Голос Гомбровича
1.
Считаю «Дневник» Гомбровича самым важным произведением за всю историю польской прозы. Такого типа формулировки, свойственные скорее стилю спортивных комментаторов, в отношении искусства бывают, как правило, опасными, в лучшем случае они бесплодны. Однако, когда я думаю о «Дневнике», эта категоричная оценка приходит мне на ум как нечто очевидное и необходимое для его понимания. Я не отважился бы на определение основного произведения польской поэзии: много вижу произведений замечательных, но ни одно из них не заслоняет других, не выбивается безоговорочно на первое место. Я не смог бы также назвать самое главное произведение в литературах с сильной прозой: во французской, английской, немецкой или русской. Постараюсь по мере возможности развить это мое положение о месте «Дневника». Изложенное выше суждение исходит из оценки польской прозы как относительно слабо сформированной. На фоне ослабления стиля или отсутствия сильного течения лучше понимается роль «Дневника». Он сделал революцию в польской литературе: он дал наконец прозе классическое произведение, поставил прозе голос.
2.
Каждая литература произведениями великих творцов формирует язык, служащий для того, чтобы давать миру имена и выражать себя в данной эпохе. Язык расходуется, его нужно обновлять. Ему постоянно угрожают, говоря схематично, две опасности: первая — избыточная рафинированность, окостенелость, формализация, «классицизм»; и вторая — избыточное экспериментаторство, бесформенность, макаронизмы, многословность, «барочность». Проблема обретения собственного голоса, его постановки, формирования человека через речь — это преимущественно гомбровичевская проблема.

Материал ->

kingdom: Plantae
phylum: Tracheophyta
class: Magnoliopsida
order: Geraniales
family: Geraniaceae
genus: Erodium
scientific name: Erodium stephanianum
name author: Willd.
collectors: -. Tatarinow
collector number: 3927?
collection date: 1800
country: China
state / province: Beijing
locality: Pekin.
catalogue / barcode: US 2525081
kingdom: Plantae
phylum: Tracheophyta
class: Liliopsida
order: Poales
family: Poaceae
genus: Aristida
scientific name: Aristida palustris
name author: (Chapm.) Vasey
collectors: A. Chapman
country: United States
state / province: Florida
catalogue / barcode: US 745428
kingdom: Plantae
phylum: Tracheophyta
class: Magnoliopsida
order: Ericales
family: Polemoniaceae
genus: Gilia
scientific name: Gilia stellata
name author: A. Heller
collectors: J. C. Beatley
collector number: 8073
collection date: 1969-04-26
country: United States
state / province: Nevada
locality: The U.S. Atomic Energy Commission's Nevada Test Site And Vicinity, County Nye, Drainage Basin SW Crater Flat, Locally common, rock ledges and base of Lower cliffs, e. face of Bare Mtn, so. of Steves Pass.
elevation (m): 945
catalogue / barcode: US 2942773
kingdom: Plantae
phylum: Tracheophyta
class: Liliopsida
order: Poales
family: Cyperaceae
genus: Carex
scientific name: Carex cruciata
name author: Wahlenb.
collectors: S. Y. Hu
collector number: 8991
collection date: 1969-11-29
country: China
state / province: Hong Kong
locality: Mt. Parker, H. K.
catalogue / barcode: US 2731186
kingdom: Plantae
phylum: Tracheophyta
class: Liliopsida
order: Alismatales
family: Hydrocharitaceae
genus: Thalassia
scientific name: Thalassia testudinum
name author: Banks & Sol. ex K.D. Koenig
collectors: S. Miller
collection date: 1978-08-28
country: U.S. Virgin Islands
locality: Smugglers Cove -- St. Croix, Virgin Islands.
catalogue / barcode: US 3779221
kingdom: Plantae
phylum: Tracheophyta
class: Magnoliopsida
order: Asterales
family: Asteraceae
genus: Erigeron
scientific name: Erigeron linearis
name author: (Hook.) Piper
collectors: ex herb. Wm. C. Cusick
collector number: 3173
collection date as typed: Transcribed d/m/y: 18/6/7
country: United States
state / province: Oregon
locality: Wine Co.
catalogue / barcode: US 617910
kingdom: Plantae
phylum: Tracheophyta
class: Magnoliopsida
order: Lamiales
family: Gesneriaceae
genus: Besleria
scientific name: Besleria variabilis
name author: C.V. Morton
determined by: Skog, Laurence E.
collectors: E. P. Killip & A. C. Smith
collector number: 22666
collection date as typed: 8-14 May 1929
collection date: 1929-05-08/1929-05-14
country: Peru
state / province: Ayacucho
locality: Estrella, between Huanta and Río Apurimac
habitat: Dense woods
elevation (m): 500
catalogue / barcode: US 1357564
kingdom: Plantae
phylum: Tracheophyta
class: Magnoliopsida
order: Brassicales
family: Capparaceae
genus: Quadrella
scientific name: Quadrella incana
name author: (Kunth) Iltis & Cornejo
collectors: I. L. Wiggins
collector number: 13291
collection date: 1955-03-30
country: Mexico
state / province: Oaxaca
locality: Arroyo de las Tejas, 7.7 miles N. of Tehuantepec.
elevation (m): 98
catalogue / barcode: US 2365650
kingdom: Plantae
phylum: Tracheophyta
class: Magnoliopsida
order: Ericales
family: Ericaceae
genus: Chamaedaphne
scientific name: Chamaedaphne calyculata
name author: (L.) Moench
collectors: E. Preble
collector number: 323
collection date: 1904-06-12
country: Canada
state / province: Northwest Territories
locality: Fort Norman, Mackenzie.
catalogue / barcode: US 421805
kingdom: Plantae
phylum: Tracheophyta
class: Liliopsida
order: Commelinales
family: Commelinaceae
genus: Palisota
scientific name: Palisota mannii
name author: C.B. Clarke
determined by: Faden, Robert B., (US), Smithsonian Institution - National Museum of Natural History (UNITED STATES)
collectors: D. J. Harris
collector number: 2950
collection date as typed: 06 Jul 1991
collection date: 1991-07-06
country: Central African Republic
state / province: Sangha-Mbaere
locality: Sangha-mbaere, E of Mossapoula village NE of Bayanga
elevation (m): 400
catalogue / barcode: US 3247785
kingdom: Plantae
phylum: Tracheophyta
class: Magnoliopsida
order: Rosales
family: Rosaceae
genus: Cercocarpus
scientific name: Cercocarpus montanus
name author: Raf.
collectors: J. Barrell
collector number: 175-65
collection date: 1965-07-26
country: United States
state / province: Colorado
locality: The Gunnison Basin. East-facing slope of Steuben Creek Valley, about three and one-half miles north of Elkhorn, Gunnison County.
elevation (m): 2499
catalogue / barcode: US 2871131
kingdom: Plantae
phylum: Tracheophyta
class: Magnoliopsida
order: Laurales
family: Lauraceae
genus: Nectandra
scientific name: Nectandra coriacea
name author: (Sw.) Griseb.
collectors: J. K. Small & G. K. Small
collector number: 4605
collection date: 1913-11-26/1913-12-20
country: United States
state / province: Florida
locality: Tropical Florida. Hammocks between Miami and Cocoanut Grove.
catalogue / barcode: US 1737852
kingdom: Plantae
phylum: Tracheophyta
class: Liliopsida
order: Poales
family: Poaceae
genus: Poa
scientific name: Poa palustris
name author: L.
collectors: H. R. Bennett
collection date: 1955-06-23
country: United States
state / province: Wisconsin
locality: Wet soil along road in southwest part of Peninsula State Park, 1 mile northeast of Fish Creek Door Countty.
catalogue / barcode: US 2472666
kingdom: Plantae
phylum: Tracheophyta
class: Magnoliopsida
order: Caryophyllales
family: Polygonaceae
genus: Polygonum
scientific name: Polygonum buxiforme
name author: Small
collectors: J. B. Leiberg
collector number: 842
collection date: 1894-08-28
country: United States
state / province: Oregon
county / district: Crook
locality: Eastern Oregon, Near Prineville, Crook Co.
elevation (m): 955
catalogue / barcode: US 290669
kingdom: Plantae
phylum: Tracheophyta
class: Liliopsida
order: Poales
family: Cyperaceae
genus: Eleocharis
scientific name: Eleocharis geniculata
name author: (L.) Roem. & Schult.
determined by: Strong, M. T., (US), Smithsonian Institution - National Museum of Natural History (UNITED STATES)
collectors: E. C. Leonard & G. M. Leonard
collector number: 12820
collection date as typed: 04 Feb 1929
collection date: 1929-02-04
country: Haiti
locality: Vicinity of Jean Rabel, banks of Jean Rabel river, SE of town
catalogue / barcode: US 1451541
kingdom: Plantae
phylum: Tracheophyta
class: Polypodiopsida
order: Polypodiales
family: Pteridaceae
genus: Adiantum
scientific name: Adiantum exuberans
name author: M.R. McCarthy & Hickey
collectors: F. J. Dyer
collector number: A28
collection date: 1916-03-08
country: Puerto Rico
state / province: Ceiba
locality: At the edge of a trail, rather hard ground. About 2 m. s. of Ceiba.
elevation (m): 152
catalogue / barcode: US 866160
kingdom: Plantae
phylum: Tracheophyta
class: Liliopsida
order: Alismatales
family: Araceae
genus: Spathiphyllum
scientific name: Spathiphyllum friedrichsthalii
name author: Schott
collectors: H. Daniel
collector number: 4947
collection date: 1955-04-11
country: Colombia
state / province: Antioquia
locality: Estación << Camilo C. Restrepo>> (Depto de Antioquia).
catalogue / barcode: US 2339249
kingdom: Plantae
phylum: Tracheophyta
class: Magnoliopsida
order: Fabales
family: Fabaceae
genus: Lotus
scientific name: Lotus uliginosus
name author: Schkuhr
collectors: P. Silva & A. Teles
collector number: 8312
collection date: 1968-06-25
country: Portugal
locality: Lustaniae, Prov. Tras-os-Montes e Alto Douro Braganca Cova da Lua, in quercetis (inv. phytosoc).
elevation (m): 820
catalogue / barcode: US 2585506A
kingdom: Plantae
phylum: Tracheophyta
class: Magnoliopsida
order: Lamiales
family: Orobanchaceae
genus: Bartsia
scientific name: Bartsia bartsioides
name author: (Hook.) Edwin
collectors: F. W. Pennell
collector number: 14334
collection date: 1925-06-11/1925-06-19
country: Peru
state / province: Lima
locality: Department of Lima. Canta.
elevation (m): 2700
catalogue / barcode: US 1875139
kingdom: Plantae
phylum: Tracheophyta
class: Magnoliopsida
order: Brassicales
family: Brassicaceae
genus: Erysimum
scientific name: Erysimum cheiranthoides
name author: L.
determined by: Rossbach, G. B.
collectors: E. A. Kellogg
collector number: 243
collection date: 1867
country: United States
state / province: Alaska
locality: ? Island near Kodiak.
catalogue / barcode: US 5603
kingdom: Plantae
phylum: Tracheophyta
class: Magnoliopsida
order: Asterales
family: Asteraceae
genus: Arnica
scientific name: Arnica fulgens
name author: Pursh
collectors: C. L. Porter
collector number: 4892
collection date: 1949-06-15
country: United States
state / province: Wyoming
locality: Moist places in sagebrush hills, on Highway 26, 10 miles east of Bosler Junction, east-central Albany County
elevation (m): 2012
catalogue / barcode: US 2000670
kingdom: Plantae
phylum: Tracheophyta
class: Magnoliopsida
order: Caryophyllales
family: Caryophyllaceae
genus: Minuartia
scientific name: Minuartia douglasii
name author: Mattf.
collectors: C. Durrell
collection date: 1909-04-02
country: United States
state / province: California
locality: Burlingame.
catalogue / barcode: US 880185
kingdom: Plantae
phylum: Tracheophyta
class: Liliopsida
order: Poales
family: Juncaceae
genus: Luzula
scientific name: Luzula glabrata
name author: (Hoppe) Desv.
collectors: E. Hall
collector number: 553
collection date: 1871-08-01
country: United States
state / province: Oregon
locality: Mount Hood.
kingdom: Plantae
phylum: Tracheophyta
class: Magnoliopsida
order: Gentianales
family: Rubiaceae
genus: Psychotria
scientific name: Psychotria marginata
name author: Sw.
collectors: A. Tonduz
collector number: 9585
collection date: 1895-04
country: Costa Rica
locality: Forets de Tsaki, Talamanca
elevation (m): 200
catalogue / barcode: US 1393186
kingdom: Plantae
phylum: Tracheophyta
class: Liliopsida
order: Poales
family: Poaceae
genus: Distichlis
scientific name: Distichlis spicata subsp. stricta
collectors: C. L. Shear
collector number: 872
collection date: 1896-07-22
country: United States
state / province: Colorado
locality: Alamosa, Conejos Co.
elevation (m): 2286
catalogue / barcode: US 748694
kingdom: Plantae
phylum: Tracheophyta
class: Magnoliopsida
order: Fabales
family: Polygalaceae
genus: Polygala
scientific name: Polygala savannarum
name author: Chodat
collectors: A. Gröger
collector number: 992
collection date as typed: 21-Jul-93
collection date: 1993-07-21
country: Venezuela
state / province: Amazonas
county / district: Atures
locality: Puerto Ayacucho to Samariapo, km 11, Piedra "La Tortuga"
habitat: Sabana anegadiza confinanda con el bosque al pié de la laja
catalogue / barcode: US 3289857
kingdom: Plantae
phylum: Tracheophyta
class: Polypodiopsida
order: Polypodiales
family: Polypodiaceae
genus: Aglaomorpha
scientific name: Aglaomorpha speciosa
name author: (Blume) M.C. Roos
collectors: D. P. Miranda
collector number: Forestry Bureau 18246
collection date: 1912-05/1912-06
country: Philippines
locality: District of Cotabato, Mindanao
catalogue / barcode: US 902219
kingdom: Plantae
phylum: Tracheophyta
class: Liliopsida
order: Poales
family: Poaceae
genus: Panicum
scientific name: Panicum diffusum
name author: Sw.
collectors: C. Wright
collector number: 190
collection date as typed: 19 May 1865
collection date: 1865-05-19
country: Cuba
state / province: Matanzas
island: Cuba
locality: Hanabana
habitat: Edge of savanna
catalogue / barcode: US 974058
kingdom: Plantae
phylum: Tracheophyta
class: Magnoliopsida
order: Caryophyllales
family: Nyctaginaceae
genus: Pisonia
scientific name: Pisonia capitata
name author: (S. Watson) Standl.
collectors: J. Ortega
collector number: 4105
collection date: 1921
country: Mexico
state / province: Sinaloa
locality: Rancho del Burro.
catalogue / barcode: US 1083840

Задания ->
1) Какие две опасности постоянно угрожают языку, если верить тексту о «Дневнике» Гомбровича?
2) Напишите продолжение текста о «Дневнике» Гомбровича, начиная сразу после его последнего предложения.

Ответы ->
1) Избыточная рафинированность («классицизм») и избыточное экспериментаторство («барочность»).

2)
Историю становления польского голоса очень понятным и близким мне образом рассмотрел Чеслав Милош в «Саду наук». Эссе «Мицкевич» на нескольких страницах представляет то, что я думаю о стилистической истории польской литературы и что мне кажется необходимым для понимания места в ней Гомбровича и его «Дневника». Милош намечает фазы становления голоса в польском языке. Привожу, по Милошу, синтетическое описание эволюции польского голоса; сам я не сумел бы так точно представить этот процесс. Польский язык, считает он, не является языком с хорошо поставленным голосом, в нем нет четко выраженного сильного течения, которое было бы отправной точкой для эпохи. Милош упоминает три этапа формирования эталона польского языка, три попытки поставить голос. И каждый раз о себе заявляли обстоятельства, препятствовавшие созданию сильного течения.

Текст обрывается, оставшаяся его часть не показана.